Until your first break.

You hit the tipping point. You’ve crossed the chasm. You’ve reached the masses.

Once you’ve changed one person, then you can change ten. Yet, most of us wrongly think it’s the other way around.

About enrollment

We don’t need to lower the bar for everyone to get over the top.

No one wants to have open heart surgery from someone who didn’t finish medical school.

The alternative is, you can provide a clear path.

Clarity offers the surest path of enrolling the people you seek to change.

Free falling

It turns out the key to controlling a free fall is very simple: You have to relax.

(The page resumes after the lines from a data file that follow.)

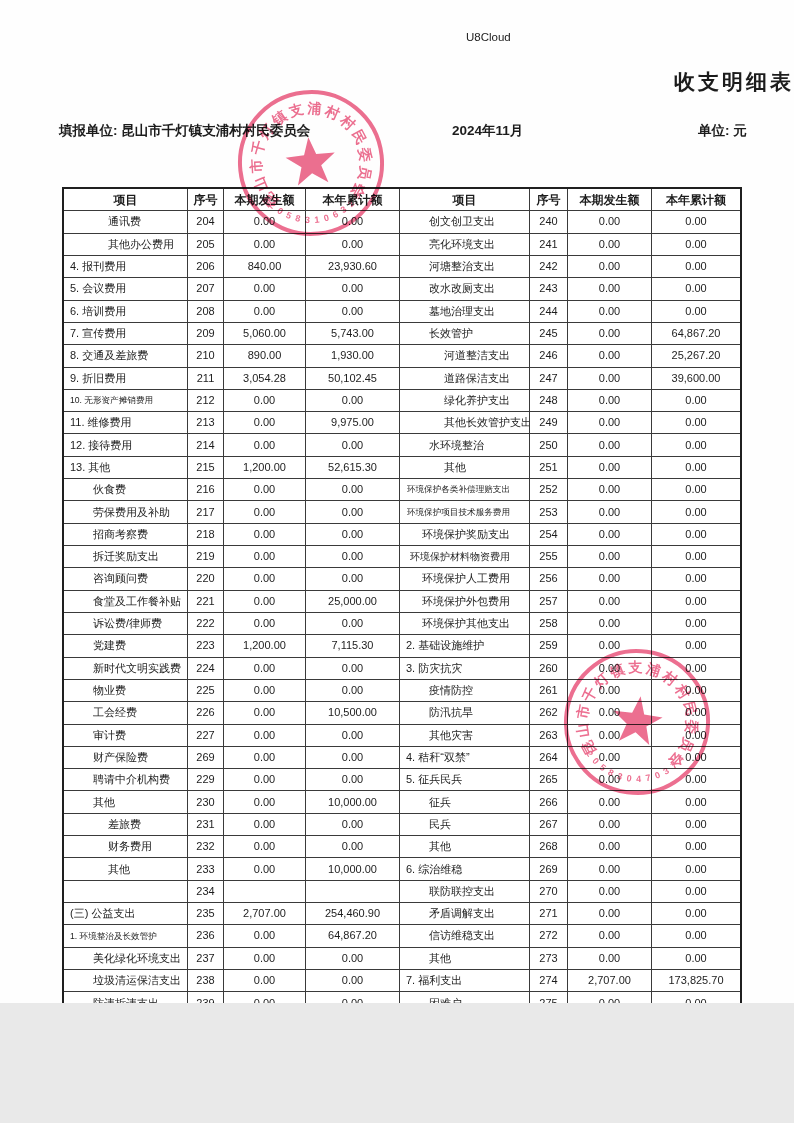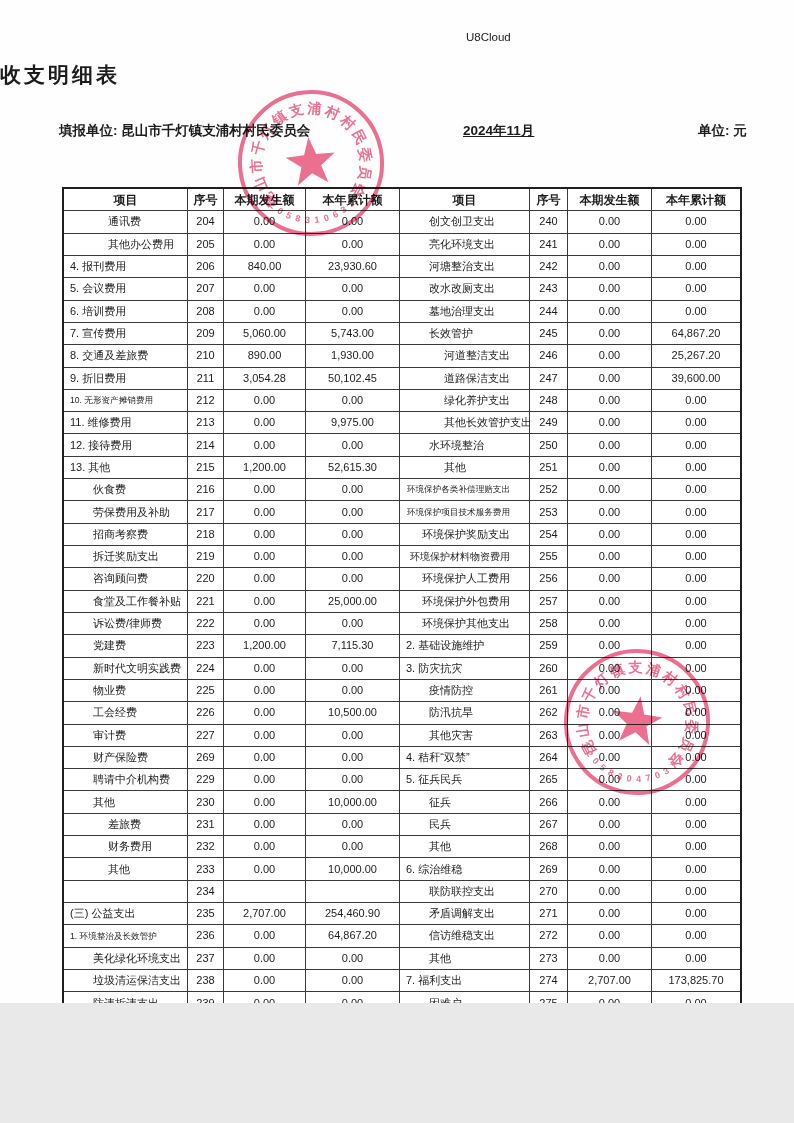--- a/index.html
+++ b/index.html
@@ -6,7 +6,7 @@
   .page{position:relative;width:794px;height:1003px;background:#fefefe;
         font-family:"Liberation Sans",sans-serif;color:#1c1c1c;overflow:hidden;margin:0 auto;}
   .watermark{position:absolute;left:466px;top:31px;font-size:11.5px;color:#222;}
-  .title{position:absolute;left:0;top:61px;width:100%;text-align:left;
+  .title{position:absolute;left:0;top:68px;width:100%;text-align:right;
          font-size:21px;font-weight:700;letter-spacing:3px;}
   .inforow{position:absolute;left:0;top:122px;width:100%;font-size:13.5px;font-weight:600;}
   .inforow .runit{position:absolute;left:59px;top:0;}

The problem is, it’s not in our human nature to jump out of airplane at 13,000 feet falling 120 miles per hour.

We tense up when the stakes get high.

That’s the moment.

We can learn to manage the risk we face, the uncertainty life presents by loosening up and going along with the ride, not fighting it.

Fighting gravity is a losing battle.

Okay, that’s different

In Delhi, honking your car horn is used for directions rather than alerts.

In Japan, cities are labeled by district/block/house number (in the order it was built). Streets are not actually labeled.

In China, doctors are paid every month for you to be healthy. When you are sick, you don’t pay.

In Russia, people don’t put eyes on smileys when typing. They use ) or ))) but not :).

It’s neither good or bad, just different. Different cultures with different histories.

We get so used to doing things our way, we forget there is a whole world of possibility—as long as we don’t ride off the weird, the different and the strange as distasteful.

Why do it for free?

Better yet, why do it for money?

It’s only recently in history that someone got paid for writing a book or painting a picture or playing the guitar.

For centuries, you didn’t make art for money, you did it because it made you happy. As a result, you shared that experience with others.

Art is about connection. A labor of love. To make change happen. Not for clicks or for popularity.

We do what we do for free not because we want to. Because we must.

No catch. No angle. No “this for that.”

Whatever it is you do, do it. Do it well. Do it for free. Again and again.